■ **BEREITGESTELLTER TEXT**

◆ ◆ ◆

Während des letzten Jahres, das die Otzenrather in ihrem alten Dorf verbringen konnten, drehte Jens Schanze mit dem Kameramann Börres Weiffenbach den u.a. mit dem Adolf-Grimme-Preis ausgezeichneten Film "Otzenrather Sprung" (2001, Produktion: HFF München und ZDF/3sat). Sechs Jahre später besuchen sie die Menschen, die sie damals kennen gelernt haben, erneut. Wie haben der Verlust der vertrauten Landschaft und die Umsiedlung nach Neu-Otzenrath das Leben der Menschen verändert? Wie hat sich die Dorfgemeinschaft verändert?
Der Film "Otzenrath 3° kälter" ist der zweite Teil einer Chronik, die das Schicksal der Otzenrather über einen Zeitraum von etwa zwei Jahrzehnten dokumentieren wird. Im Zentrum des Films steht der junge Landwirt Markus Mohren, den die Umstände unverhofft und zunächst gegen seinen Willen zum Betriebsleiter auf dem elterlichen Hof gemacht haben. Am liebsten wolle er Fußballspieler werden oder etwas mit Börse und Aktien machen, sagte er im Jahr 2000, damals 14-jährig. Um ihn herum gruppieren sich die Wirtsleute der Dorfkneipe, ein Hobbyimker und ehemaliger Kirchenvorstand und ein Bauernehepaar, das noch immer seinen Hof im alten Ort bewirtschaftet, obwohl sich der Braunkohlebagger längst auf Sichtweite genähert hat. Zwischen den Episoden aus dem Leben der Umsiedler begleitet der Film die öffentlichen Auftritte der RWE-Vertreter, die sich im Spannungsfeld zwischen stolzer und pflichtbewusster Erfüllung ihres "gesellschaftlichen Auftrags zur Stromerzeugung" und der Vermittlung der Konsequenzen, die damit für die lokale Bevölkerung sowie für Natur und Landschaft verbunden sind, bewegen.

◆ ◆ ◆

■ **ZU ERLEDIGEN**
(1) Zähle alle Personen auf, die im Text über die Otzenrath-Filme mit Namen genannt werden.
(2) Führe den Text über die Otzenrath-Filme nach seinem letzten Satz fort.
Diese Daten werden nicht gebraucht.

■ **VORGEGEBENE DATEN**

◆ ◆ ◆

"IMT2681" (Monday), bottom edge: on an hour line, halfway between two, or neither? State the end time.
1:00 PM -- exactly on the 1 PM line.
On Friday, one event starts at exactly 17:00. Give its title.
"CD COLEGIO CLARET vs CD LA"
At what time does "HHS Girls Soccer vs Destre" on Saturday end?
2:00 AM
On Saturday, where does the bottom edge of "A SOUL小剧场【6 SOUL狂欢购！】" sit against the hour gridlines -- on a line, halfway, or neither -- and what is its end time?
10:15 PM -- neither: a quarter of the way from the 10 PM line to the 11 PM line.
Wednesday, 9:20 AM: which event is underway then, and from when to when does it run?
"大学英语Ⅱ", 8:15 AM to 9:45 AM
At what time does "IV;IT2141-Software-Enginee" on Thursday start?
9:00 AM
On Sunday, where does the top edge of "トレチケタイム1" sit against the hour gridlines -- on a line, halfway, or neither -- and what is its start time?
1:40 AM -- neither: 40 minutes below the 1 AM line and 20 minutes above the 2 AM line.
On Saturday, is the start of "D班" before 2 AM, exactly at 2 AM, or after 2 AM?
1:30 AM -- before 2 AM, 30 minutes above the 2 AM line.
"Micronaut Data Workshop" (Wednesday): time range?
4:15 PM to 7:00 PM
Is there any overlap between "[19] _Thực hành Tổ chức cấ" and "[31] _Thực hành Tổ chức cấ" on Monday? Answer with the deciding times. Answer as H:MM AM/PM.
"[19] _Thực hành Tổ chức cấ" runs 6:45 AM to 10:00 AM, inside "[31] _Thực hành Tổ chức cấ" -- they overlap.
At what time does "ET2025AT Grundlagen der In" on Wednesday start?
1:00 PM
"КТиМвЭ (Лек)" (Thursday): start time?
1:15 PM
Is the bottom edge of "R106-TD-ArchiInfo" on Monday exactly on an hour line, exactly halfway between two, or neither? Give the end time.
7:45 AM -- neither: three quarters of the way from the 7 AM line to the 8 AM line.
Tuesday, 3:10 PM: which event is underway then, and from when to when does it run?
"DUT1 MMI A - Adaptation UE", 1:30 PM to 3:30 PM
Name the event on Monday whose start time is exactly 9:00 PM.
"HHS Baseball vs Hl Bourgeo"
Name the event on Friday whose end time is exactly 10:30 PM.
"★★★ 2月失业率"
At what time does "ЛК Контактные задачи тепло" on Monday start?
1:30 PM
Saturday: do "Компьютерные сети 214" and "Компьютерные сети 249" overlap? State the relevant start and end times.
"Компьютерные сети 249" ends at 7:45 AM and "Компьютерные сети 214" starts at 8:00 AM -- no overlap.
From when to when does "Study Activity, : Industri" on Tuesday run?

◆ ◆ ◆

■ **ERGEBNISSE JE AUFGABE**
(1) Jens Schanze, Börres Weiffenbach, Markus Mohren

(2)
Während die Menschen in Neu-Otzenrath versuchen, sich in ihrem neuen Ort und in ihren neuen Häusern zurechtzufinden, werden die letzten Überreste ihres alten Dorfes beseitigt. Als eines der letzten Gebäude wird die denkmalgeschützte Kirche abgerissen. Gleichzeitig bemüht sich der Direktor des Tagebaus die "gutnachbarschaftlichen Beziehungen" seines Unternehmens zu den Umsiedlern zu pflegen. Der Film verfolgt diese parallel ablaufenden Ereignisse über einen Zeitraum von 10 Monaten.